SmartOS calls its data pool “zones”, which took a little bit of getting used to. There’s a way to import other pools, but wanted to keep the settings as vanilla as possible.
At some point, I threw in a Intel 160 GB SSD to use for L2ARC and ZIL.
Here’s what the pool looks like:
# zpool status
status: Some supported features are not enabled on the pool. The pool can
still be used, but some features are unavailable.
action: Enable all features using 'zpool upgrade'. Once this is done,
the pool may no longer be accessible by software that does not
the features. See zpool-features(5) for details.
scan: scrub repaired 0 in 2h59m with 0 errors on Sun Jan 13 08:37:37 2013
NAME STATE READ WRITE CKSUM
zones ONLINE 0 0 0
mirror-0 ONLINE 0 0 0
c1t5d0 ONLINE 0 0 0
c1t4d0 ONLINE 0 0 0
c1t3d0 ONLINE 0 0 0
c1t1d0s0 ONLINE 0 0 0
c1t1d0s1 ONLINE 0 0 0
errors: No known data errors
In case you are wondering about the features related status message, I created the zones pool way back when Illumos (and therefore SmartOS) had only two ZFS features.

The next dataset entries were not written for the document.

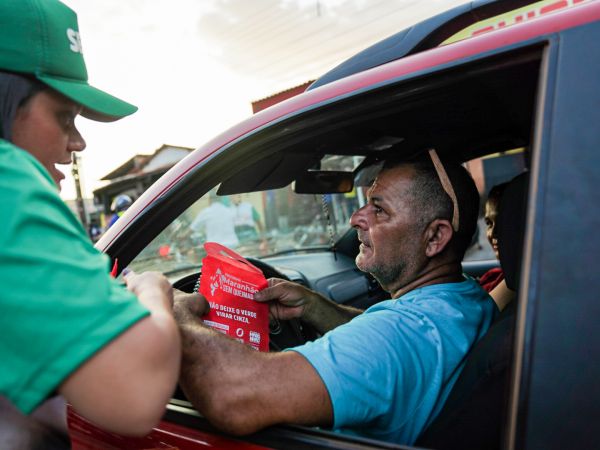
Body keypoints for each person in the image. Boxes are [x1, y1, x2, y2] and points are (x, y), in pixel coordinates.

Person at [173, 151, 496, 445]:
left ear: (435, 237)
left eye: (379, 210)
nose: (356, 218)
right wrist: (314, 306)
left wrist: (176, 313)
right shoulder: (464, 297)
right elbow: (388, 346)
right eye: (367, 202)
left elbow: (235, 397)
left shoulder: (401, 332)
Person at [0, 0, 181, 446]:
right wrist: (152, 294)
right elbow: (133, 393)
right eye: (64, 117)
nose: (77, 142)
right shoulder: (10, 183)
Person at [479, 182, 509, 292]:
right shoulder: (495, 277)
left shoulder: (515, 282)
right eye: (489, 223)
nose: (493, 233)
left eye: (502, 222)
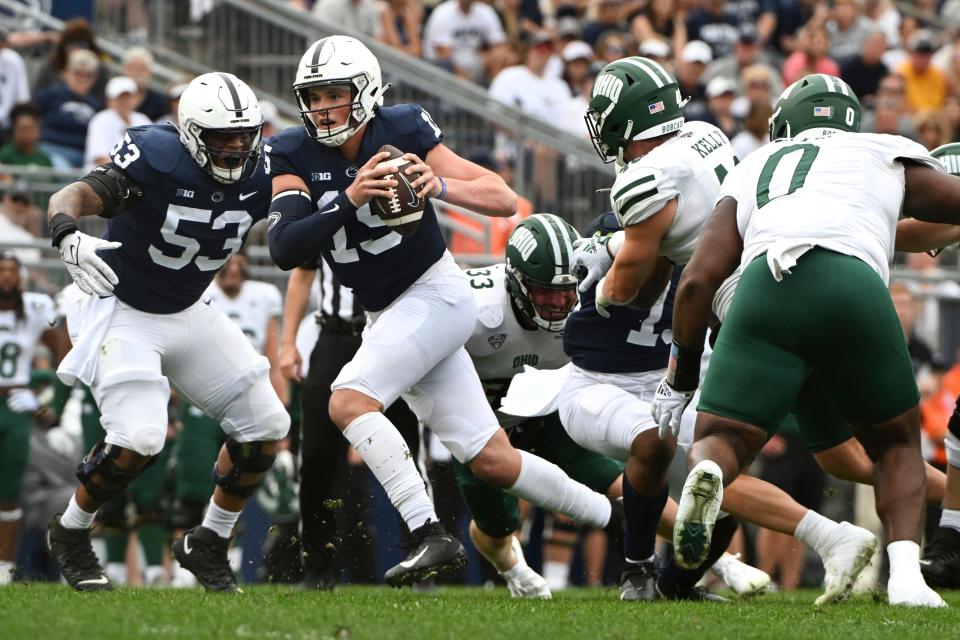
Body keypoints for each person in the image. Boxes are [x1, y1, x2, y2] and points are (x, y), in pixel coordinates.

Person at [266, 35, 620, 588]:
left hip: (437, 293)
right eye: (313, 96)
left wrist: (441, 184)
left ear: (364, 93)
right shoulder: (293, 151)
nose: (321, 108)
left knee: (347, 399)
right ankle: (620, 521)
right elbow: (285, 247)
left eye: (334, 94)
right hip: (387, 314)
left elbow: (503, 197)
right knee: (493, 461)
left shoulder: (402, 129)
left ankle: (427, 532)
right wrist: (350, 197)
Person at [655, 73, 955, 607]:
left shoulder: (754, 165)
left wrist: (679, 381)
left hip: (764, 289)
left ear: (785, 122)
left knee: (724, 435)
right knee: (894, 444)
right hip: (850, 281)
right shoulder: (880, 149)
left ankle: (711, 471)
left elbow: (700, 279)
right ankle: (907, 575)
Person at [44, 72, 289, 593]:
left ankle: (208, 542)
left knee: (266, 424)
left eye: (244, 134)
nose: (236, 147)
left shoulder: (265, 166)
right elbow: (73, 195)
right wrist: (67, 234)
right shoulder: (157, 157)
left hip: (188, 306)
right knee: (140, 438)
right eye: (222, 136)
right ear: (191, 132)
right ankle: (69, 532)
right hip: (124, 307)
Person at [278, 255, 426, 590]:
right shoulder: (325, 207)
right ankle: (318, 566)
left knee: (408, 450)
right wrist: (287, 343)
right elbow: (302, 273)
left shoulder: (400, 203)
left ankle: (422, 559)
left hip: (390, 337)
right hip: (336, 336)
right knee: (315, 456)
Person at [168, 253, 287, 586]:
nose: (233, 270)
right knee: (190, 487)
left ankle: (223, 556)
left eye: (239, 265)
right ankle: (186, 564)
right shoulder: (196, 289)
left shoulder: (263, 297)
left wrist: (282, 407)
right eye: (227, 265)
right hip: (199, 401)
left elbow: (274, 358)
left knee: (239, 475)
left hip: (246, 397)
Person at [0, 252, 65, 584]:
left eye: (13, 271)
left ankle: (3, 569)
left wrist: (41, 400)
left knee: (10, 493)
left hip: (14, 406)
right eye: (2, 271)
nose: (7, 277)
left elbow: (66, 360)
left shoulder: (35, 310)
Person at [84, 76, 152, 168]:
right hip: (103, 176)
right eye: (120, 97)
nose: (124, 101)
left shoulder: (143, 119)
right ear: (109, 100)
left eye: (128, 96)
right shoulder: (101, 119)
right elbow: (100, 158)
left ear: (135, 98)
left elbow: (152, 153)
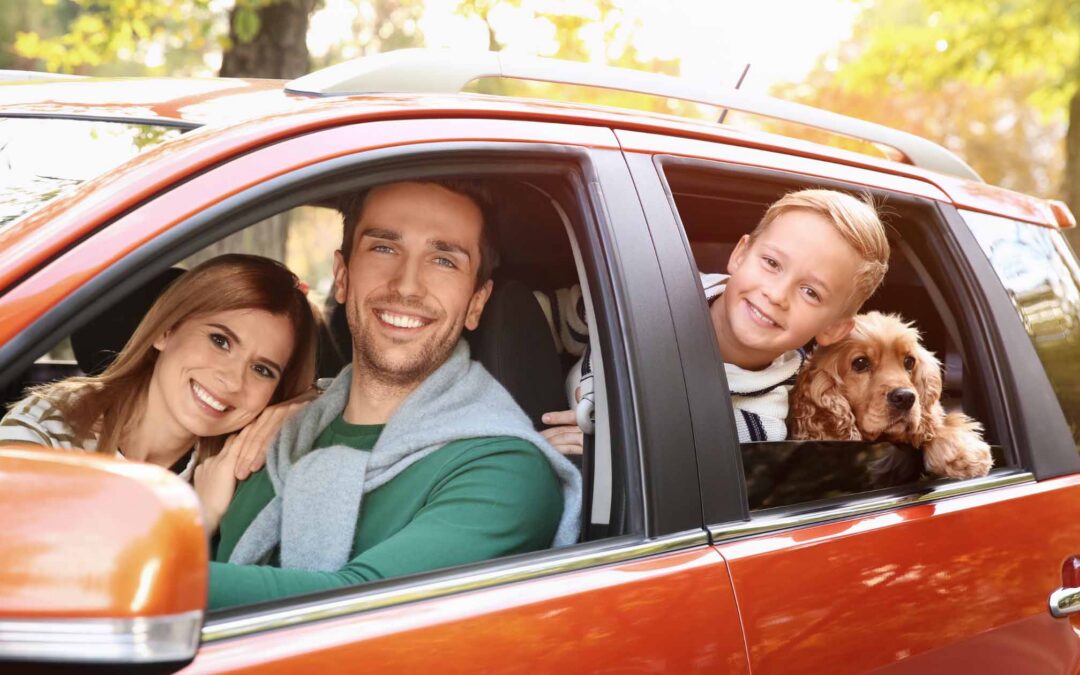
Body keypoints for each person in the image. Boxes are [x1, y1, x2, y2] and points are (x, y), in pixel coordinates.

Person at [205, 179, 582, 609]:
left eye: (443, 260)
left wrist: (125, 569)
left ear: (476, 303)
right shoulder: (272, 434)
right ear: (343, 277)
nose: (407, 285)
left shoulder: (506, 471)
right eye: (384, 248)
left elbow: (347, 610)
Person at [539, 189, 890, 452]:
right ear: (740, 255)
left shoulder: (759, 425)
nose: (777, 295)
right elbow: (533, 320)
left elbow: (680, 477)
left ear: (833, 329)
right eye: (771, 264)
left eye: (811, 292)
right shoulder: (645, 294)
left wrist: (617, 451)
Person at [0, 253, 320, 504]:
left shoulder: (244, 462)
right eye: (220, 341)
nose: (233, 381)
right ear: (165, 330)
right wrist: (204, 518)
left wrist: (301, 408)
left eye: (262, 370)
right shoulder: (51, 425)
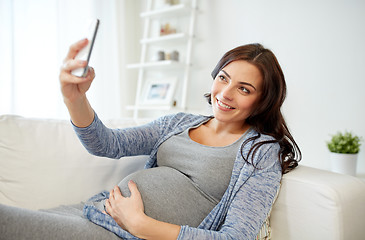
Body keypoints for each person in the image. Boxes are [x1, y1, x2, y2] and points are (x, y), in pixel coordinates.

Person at [0, 40, 301, 240]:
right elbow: (108, 145)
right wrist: (74, 99)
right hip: (95, 211)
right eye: (223, 78)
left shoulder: (260, 152)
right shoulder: (178, 123)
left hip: (123, 234)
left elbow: (236, 237)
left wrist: (143, 225)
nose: (225, 93)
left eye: (244, 89)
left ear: (264, 100)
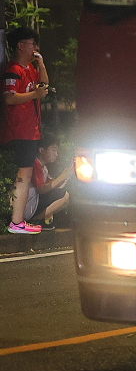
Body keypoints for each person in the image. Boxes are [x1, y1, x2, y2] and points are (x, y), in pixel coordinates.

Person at [3, 27, 48, 234]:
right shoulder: (13, 69)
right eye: (32, 43)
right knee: (23, 176)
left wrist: (41, 64)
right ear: (21, 45)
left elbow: (44, 86)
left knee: (25, 175)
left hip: (31, 130)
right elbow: (9, 98)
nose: (35, 47)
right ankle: (16, 221)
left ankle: (17, 220)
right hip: (19, 130)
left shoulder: (30, 68)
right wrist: (33, 95)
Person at [28, 135, 69, 230]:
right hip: (30, 205)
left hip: (34, 202)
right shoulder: (36, 164)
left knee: (65, 199)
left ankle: (40, 220)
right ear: (41, 150)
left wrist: (68, 176)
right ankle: (34, 220)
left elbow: (54, 187)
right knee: (65, 195)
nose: (56, 154)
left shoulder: (44, 167)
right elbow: (41, 189)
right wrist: (62, 176)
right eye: (53, 150)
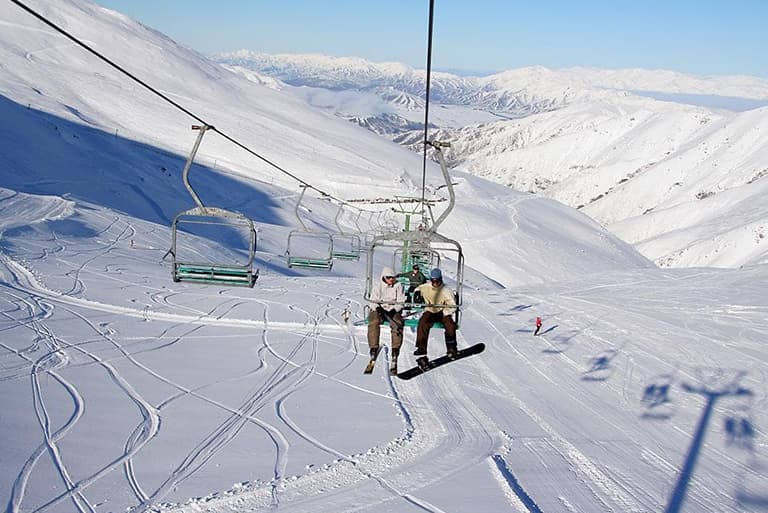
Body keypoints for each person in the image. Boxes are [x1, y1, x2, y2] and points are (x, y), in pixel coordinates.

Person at [413, 268, 457, 362]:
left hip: (443, 311)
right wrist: (417, 293)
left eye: (438, 281)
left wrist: (446, 312)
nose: (436, 283)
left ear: (441, 279)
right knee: (423, 323)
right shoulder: (426, 287)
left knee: (450, 325)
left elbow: (453, 306)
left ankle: (451, 348)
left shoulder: (446, 290)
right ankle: (421, 347)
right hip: (430, 310)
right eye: (433, 281)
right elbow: (418, 288)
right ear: (431, 280)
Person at [368, 266, 405, 367]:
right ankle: (373, 347)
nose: (391, 279)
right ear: (384, 277)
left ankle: (395, 349)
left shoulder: (398, 286)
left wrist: (394, 310)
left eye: (393, 277)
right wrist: (378, 308)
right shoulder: (378, 285)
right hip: (380, 308)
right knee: (374, 321)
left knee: (397, 323)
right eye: (389, 277)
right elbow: (373, 300)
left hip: (392, 309)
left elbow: (401, 301)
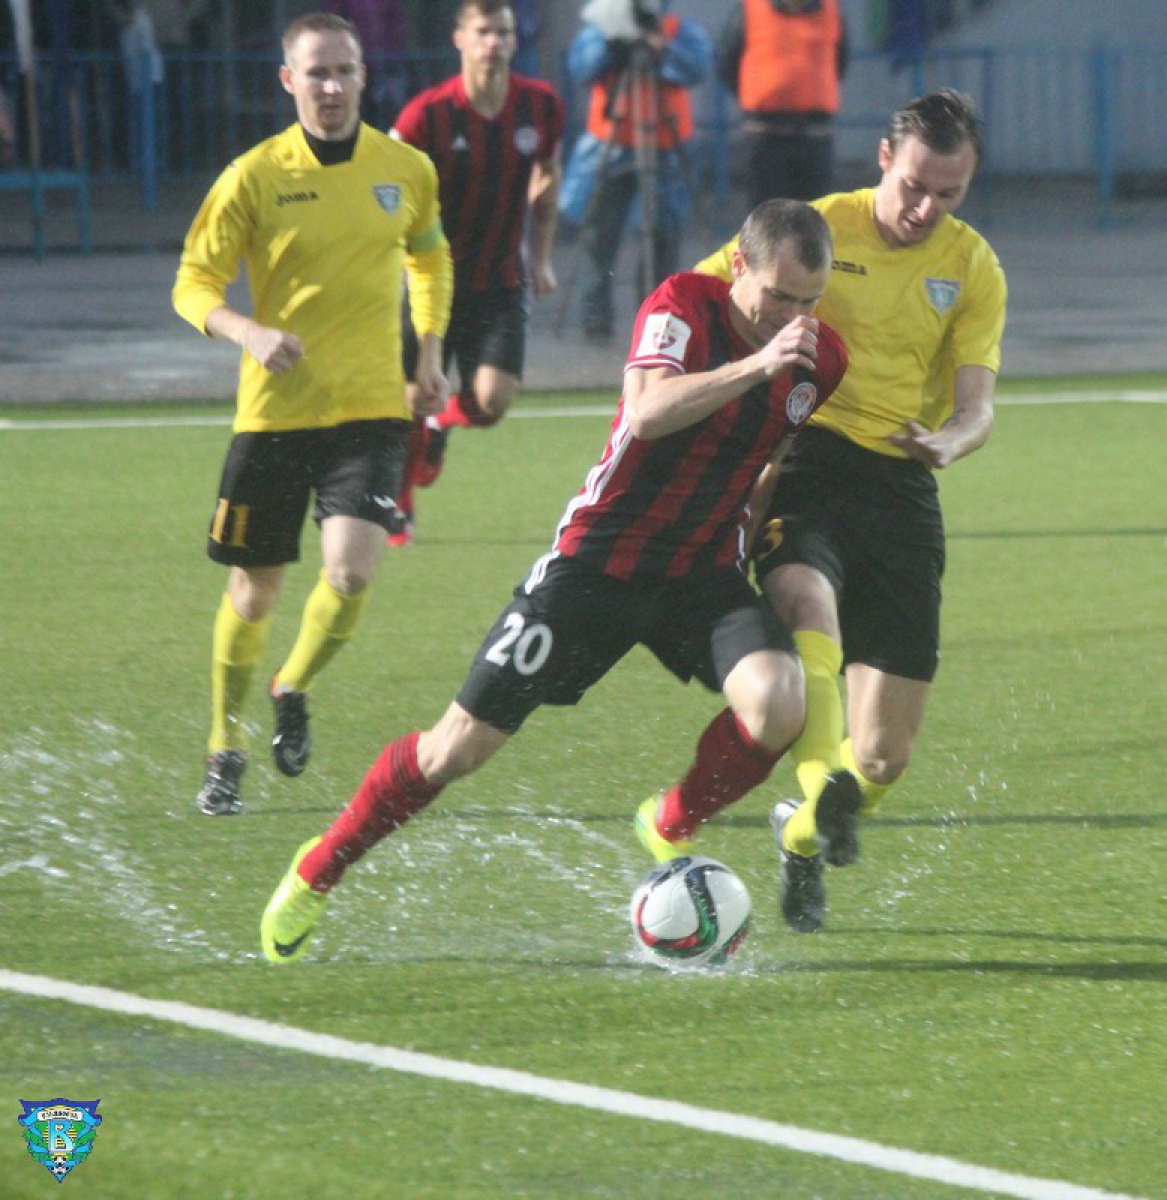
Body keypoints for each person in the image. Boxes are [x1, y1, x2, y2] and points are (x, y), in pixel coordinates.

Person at [259, 198, 848, 963]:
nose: (792, 319)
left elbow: (768, 463)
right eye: (779, 297)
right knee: (455, 749)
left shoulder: (821, 361)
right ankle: (318, 869)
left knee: (779, 699)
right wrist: (753, 367)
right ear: (740, 265)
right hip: (595, 565)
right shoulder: (680, 304)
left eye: (809, 302)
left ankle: (668, 821)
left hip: (699, 574)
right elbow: (646, 412)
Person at [676, 89, 1007, 933]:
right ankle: (822, 787)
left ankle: (800, 831)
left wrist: (951, 440)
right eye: (914, 187)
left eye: (948, 195)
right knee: (805, 603)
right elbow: (701, 293)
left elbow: (977, 407)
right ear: (883, 159)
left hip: (902, 482)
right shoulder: (818, 228)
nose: (925, 209)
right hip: (805, 456)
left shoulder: (972, 266)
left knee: (885, 758)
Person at [172, 12, 453, 816]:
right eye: (316, 73)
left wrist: (428, 349)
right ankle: (224, 744)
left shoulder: (405, 168)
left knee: (351, 571)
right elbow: (192, 283)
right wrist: (248, 331)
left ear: (363, 77)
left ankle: (291, 685)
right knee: (254, 594)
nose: (331, 87)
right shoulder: (253, 176)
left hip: (371, 409)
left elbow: (429, 255)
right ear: (288, 81)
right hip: (274, 415)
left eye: (344, 71)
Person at [387, 0, 565, 546]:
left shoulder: (541, 105)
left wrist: (540, 258)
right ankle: (400, 505)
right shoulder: (427, 115)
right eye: (483, 31)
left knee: (492, 401)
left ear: (514, 40)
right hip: (430, 282)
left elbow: (548, 179)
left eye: (503, 32)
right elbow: (388, 188)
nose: (494, 42)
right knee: (412, 398)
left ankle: (443, 423)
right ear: (459, 38)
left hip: (500, 279)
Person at [559, 0, 712, 343]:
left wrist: (663, 49)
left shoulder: (677, 31)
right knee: (599, 237)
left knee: (663, 235)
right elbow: (580, 67)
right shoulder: (602, 30)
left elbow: (697, 66)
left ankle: (656, 319)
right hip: (610, 144)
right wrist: (611, 47)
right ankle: (595, 322)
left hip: (665, 147)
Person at [718, 0, 849, 208]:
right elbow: (727, 61)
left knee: (814, 217)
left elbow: (839, 62)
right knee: (767, 218)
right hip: (765, 138)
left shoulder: (832, 11)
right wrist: (757, 94)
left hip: (815, 138)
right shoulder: (749, 9)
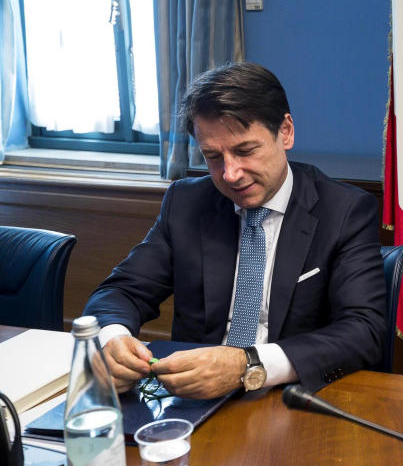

Since then, Illumos added one and Joyent added one to SmartOS.
# zpool get all zones | /usr/xpg4/bin/grep -E '(PROP|feature)'
NAME PROPERTY VALUE SOURCE
zones feature@async_destroy enabled local
zones feature@empty_bpobj active local
zones feature@lz4_compress disabled local
zones feature@filesystem_limits disabled local
I haven’t experimented with either enough to enable it on a production system I rely on so much.
Storage — deduplication & compression
The rebuild gave me a chance to start with a clean slate. Specifically, it gave me a chance to get rid off the dedup table. (The dedup table, DDT, is built as writes happen to the filesystem with dedup enabled.) Data deduplication relies on some form of data structure (the most trivial one is a hash table) that maps the hash of the data to the data. In ZFS, the DDT maps the SHA-256 of the block to the block address.
The reason I stopped using dedup on my systems was pretty straight forward (and not specific to ZFS). Every entry in the DDT has an overhead. So, ideally, every entry in the DDT is referenced at least twice. If a block is referenced only once, then one would be better off without the block taking up an entry in the DDT. Additionally, every time a reference is taken or released, the DDT needs to be updated. This causes very nasty random I/O under which spinning disks want to weep. It turns out, that a “normal” user will have mostly unique data rendering deduplication impractical.
That’s why I stopped using dedup. Instead, I became convinced that most of the time light compression is the way to go. Lightly compressing the data will result in I/O bandwidth savings as well as capacity savings with little overhead given today’s processor speeds versus I/O latencies. Since I haven’t had time to experiment with the recently integrated LZ4, I still use LZJB.